It was bound to happen. When an online flurry of complaints over behavioral targeting stoked by articles such as What They Know by The Wall Street Journal failed to morph into political currency, the Federal Communications Commission is now conceding via a new report that perhaps data-driven marketing is an elemental part of the digital economy, especially at the local level, and should be shepherded, not strangled.
Last year, the FCC and the Federal Trade Commission set up a joint task force to look at ways to coordinate enforcement of online and mobile data privacy, focusing on online and mobile behavioral tracking.

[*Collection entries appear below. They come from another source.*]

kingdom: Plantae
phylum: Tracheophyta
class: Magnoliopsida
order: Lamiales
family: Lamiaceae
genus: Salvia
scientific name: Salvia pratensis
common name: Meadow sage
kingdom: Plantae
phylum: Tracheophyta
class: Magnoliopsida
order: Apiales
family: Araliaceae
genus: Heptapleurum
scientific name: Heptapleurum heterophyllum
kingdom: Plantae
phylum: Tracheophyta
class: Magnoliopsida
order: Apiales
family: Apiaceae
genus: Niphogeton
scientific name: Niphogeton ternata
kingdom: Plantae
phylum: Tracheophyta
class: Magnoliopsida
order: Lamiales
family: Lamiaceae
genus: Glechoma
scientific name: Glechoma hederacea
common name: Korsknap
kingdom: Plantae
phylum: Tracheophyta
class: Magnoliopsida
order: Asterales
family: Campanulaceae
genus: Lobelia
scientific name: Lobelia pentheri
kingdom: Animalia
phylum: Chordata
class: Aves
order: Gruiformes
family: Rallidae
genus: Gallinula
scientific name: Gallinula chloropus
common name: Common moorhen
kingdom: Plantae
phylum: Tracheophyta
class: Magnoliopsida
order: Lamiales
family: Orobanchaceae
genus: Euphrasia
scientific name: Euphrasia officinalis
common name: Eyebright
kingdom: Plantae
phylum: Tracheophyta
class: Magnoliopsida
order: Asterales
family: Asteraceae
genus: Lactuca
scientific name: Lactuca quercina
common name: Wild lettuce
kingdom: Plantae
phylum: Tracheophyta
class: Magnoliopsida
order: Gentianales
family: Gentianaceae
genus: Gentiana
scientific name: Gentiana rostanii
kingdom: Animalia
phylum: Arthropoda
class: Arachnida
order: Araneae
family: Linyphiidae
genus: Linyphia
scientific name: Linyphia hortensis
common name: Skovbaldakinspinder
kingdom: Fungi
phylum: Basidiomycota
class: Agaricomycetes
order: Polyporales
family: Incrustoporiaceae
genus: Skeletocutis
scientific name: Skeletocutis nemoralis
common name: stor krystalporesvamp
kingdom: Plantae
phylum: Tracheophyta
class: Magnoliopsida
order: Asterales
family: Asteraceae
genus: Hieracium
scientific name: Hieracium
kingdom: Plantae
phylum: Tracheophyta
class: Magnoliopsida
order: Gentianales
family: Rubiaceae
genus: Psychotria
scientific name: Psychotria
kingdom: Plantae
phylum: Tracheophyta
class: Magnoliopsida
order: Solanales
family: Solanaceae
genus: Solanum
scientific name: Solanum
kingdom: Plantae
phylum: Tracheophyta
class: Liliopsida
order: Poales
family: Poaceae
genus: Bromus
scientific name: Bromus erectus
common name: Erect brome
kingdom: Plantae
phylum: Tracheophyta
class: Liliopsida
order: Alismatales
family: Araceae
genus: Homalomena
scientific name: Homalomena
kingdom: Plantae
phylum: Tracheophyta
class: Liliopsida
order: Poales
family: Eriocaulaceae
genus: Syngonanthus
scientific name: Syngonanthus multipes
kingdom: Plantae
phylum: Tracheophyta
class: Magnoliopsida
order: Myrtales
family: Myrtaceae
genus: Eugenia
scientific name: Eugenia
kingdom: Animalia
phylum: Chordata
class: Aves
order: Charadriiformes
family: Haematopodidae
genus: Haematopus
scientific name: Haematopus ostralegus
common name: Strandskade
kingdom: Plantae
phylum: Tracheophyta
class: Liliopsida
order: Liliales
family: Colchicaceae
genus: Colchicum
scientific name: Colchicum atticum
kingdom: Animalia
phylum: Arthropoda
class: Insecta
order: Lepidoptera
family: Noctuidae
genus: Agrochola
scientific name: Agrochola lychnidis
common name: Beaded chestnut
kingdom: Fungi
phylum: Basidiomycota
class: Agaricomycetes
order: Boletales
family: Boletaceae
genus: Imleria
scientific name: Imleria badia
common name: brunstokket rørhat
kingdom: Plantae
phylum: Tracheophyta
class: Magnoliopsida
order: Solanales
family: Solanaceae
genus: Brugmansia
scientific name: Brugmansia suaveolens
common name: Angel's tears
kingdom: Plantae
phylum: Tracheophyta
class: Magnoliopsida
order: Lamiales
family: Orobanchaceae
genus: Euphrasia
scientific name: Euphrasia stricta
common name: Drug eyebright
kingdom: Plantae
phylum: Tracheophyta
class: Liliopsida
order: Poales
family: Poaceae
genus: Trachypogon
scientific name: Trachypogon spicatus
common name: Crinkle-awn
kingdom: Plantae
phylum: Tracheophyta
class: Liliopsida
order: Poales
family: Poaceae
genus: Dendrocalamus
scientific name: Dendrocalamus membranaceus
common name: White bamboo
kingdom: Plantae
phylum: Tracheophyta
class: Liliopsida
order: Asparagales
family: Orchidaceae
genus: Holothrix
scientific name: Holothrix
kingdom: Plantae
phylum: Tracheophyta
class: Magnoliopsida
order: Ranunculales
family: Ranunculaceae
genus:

According to the FCC’s The Changing Media Landscape in the Broadband Age, the FCC now wants to emphasize that it recognizes that “advertising is, and always will be a crucial part of media business models.” The report also states that the FCC believes that any government plans to clamp down on locally-targeted advertising, such as plans to tax advertising to fund public media, would make it “harder for commercial and nonprofit media entities to create sustainable business models.”
Citing a “crisis” of a lack of high quality, professional local content, the FCC stated that “gaps created by the contraction of newspapers have — so far — not been fully filled by other media.” To do so, a healthy advertising industry would be essential for the support of content producers seeking to reach audiences at the local and hyperlocal levels, the FCC said.
“Ad targeting, since it commands higher prices, offers one possible way for local content creators to build sustainable business models that can help finance local journalism,” read the report. “When considering privacy rules, policymakers should therefore also consider the positive benefits of ad targeting for local news and journalism operations”.
The report, which concluded that there must be a balance between privacy concerns and the fostering of advertising and media innovation, may be a sign that the FCC believes that globally government-led anti-targeting polics — such as the EU directives and even the unpopular anti-tracking browser-plug ins have failed.
“The media landscape is evolving so rapidly that heavy-handed regulatory intervention dictating media company behavior could backfire, distorting markets in unhelpful ways,” according to the report.